Segundo o governo americano, a Guarda Revolucionária (unidade de elite do Irã) teria contratado um cartel do tráfico de drogas do México para assassinar o diplomata saudita. Um informante das autoridades entre os traficantes denunciou o suposto agente iraniano, Manssor Arbabsia, um vendedor de carros usados condenado no passado por fraude bancária. O Departamento de Justiça dos Estados Unidos afirma ter gravações de conversas de Arbabsia com os criminosos mexicanos, e provas de que ele transferiu US$100 mil para os bandidos, como primeira parcela de um total de US$1,5 milhões cobrados para executar o embaixador.

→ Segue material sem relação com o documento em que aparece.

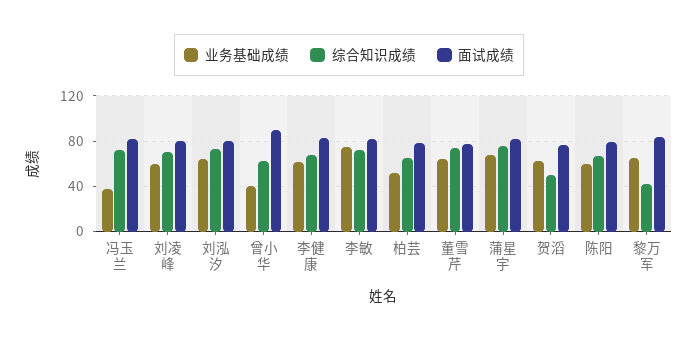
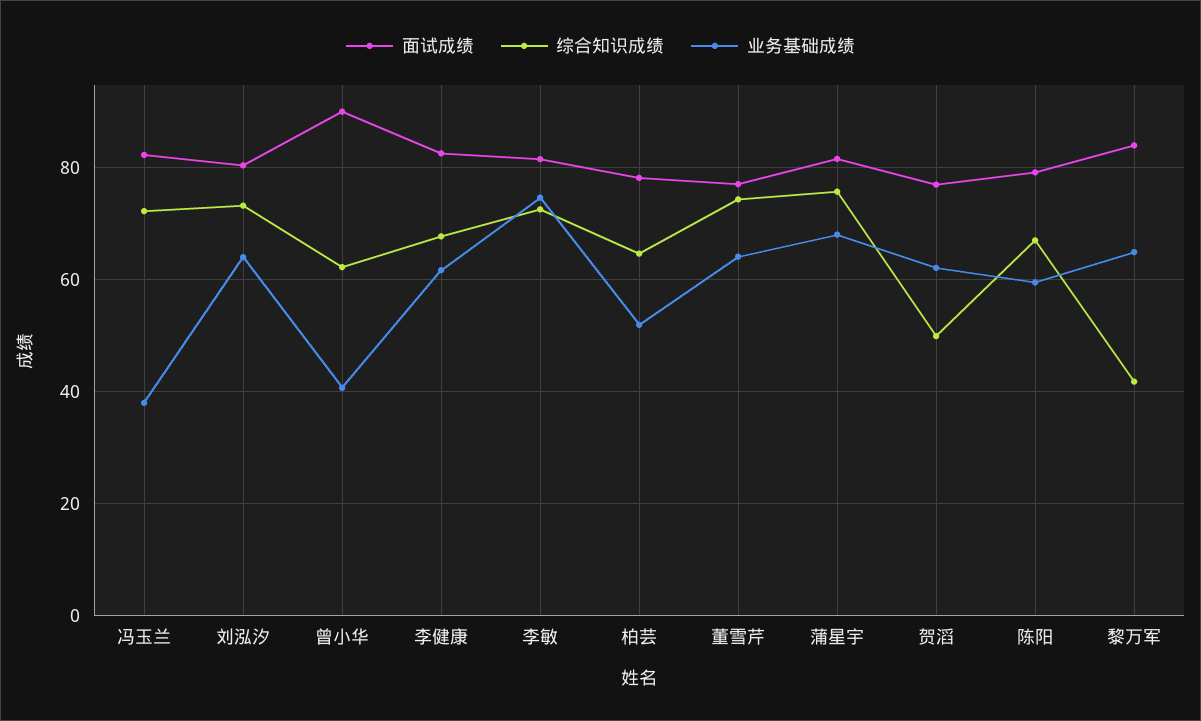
  {
    "业务基础成绩": {
      "冯玉兰": 38,
-     "刘凌峰": 60,
      "刘泓汐": 64,
      "曾小华": 40,
      "李健康": 62,
      "李敏": 74,
      "柏芸": 52,
      "董雪芹": 64,
      "蒲星宇": 68,
      "贺滔": 62,
      "陈阳": 60,
      "黎万军": 64
    },
    "综合知识成绩": {
      "冯玉兰": 72,
-     "刘凌峰": 70,
      "刘泓汐": 74,
      "曾小华": 62,
      "李健康": 68,
      "李敏": 72,
      "柏芸": 64,
      "董雪芹": 74,
      "蒲星宇": 76,
      "贺滔": 50,
      "陈阳": 68,
      "黎万军": 42
    },
    "面试成绩": {
      "冯玉兰": 82,
-     "刘凌峰": 80,
      "刘泓汐": 80,
      "曾小华": 90,
      "李健康": 82,
      "李敏": 82,
      "柏芸": 78,
      "董雪芹": 78,
      "蒲星宇": 82,
      "贺滔": 76,
      "陈阳": 80,
      "黎万军": 84
    }
  }

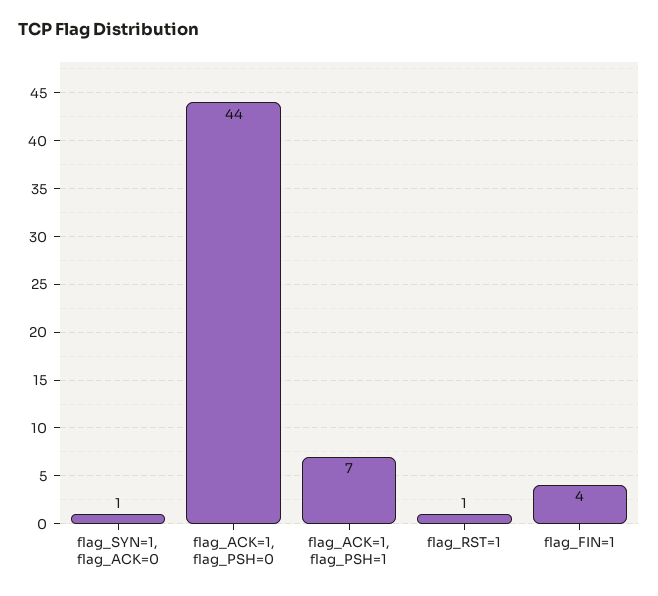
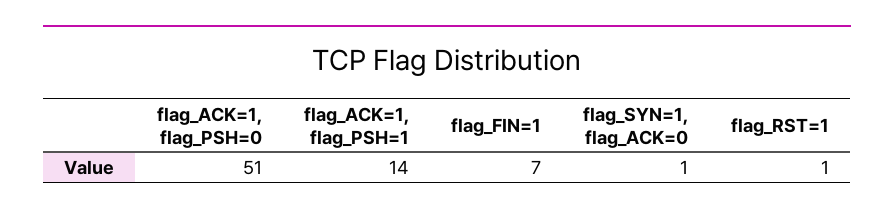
  {
    "flag_SYN=1, flag_ACK=0": 1,
-   "flag_ACK=1, flag_PSH=0": 44,
+   "flag_ACK=1, flag_PSH=0": 51,
-   "flag_ACK=1, flag_PSH=1": 7,
+   "flag_ACK=1, flag_PSH=1": 14,
    "flag_RST=1": 1,
-   "flag_FIN=1": 4
+   "flag_FIN=1": 7
  }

O governo do Irã realizou diversos atentados terroristas no exterior – no Líbano, na Arábia Saudita e até na Argentina – mas o modus operandi denunciado pelos Estados Unidos é bastante estranho. Os iranianos têm serviços de inteligência extremamente eficazes e profissionais, além de contar com aliados experimentados como o Hezbolá. O tipo de erro primário cometido na suposta operação contra o diplomata saudita simplesmente não faz muito sentido. O historiador Juan Cole levanta a hipótese de que seja um projeto não-oficial, planejado por membros da Guarda Revolucionária envolvidos em disputas de tráfico de drogas com os sauditas. É uma sugestão verossímil, inclusive porque essa unidade é quase um Estado dentro do Estado, e sua atuação tem sido marcada por ferozes lutas por poder com autoridades civis e religiosas.

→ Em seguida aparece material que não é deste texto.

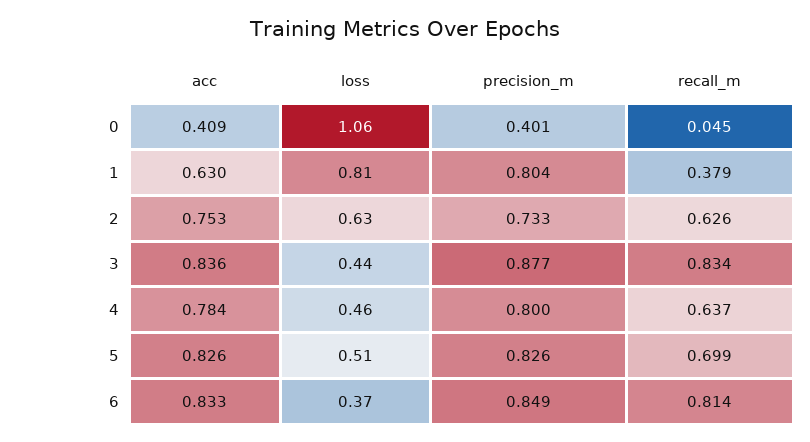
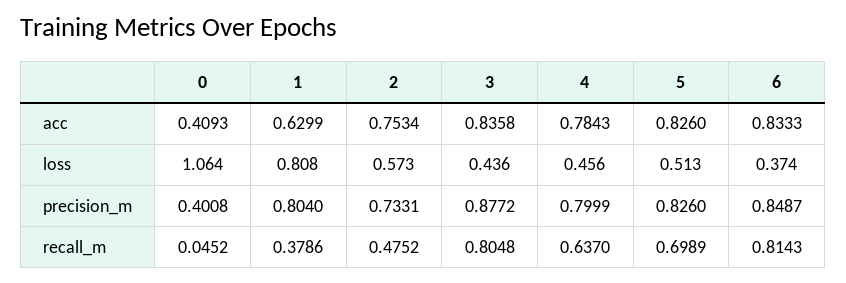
  {
    "acc": {
      "0": 0.4093,
      "1": 0.6299,
      "2": 0.7534,
      "3": 0.8358,
      "4": 0.7843,
      "5": 0.826,
      "6": 0.8333
    },
    "loss": {
      "0": 1.064,
      "1": 0.808,
-     "2": 0.63,
+     "2": 0.573,
      "3": 0.436,
      "4": 0.456,
      "5": 0.513,
      "6": 0.374
    },
    "precision_m": {
      "0": 0.4008,
      "1": 0.804,
      "2": 0.7331,
      "3": 0.8772,
      "4": 0.7999,
      "5": 0.826,
      "6": 0.8487
    },
    "recall_m": {
      "0": 0.0452,
      "1": 0.3786,
-     "2": 0.626,
+     "2": 0.4752,
-     "3": 0.834,
+     "3": 0.8048,
      "4": 0.637,
      "5": 0.6989,
      "6": 0.8143
    }
  }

Talvez nunca saibamos ao certo o que aconteceu, mas há fatos que podemos analisar neste momento. O mais importante deles é que as revoltas da Primavera Árabe ameaçam a influência do Irã sobre dois de seus aliados-chave no Oriente Médio: o grupo radical palestino Hamas e o governo da Síria. O Hamas tem se aproximado cada vez mais do Egito, fez a trégua com a Autoridade Nacional Palestina e acordou uma importante libertação de mil prisioneiros com Israel. O regime sírio de Assad enfrenta um desafio grande por sua própria sobrevivência, contra a maioria sunita do país, apoiada pelos Estados Unidos e pela Arábia Saudita.

Sauditas e iranianos tem história de disputas que diz respeito, em última instância, a modelos distintos de fundamentalismo religioso, sunita e xiita, e formas de governo, monárquica e republicana. Ambos são ditaduras, mas a da Arábia é ainda mais fechada do que a iraniana, não realizando sequer as eleições limitadas desta, e com restrições piores aos direitos das mulheres. Esse conflito se tornou mais intenso após a Revolução Islâmica de 1979 e agravou-se após o 11 de setembro, quando o Irã se beneficiou do fortalecimento dos movimentos políticos xiitas no Iraque e no Líbano.

A Primavera Árabe também é uma ameaça para os sauditas, que inclusive intervieram militarmente no vizinho Bahrein, para ajudar a monarquia local (sunita) a debelar uma rebelião popular (xiita). Mas a condição de um dos principais fornecedores de petróleo aos Estados Unidos, e aliado fidelíssimo desde a Segunda Guerra Mundial tem poupado o rei saudita do tipo de crítica e sanções internacionais recebidos por tiranos semelhantes na Líbia, Síria e Egito.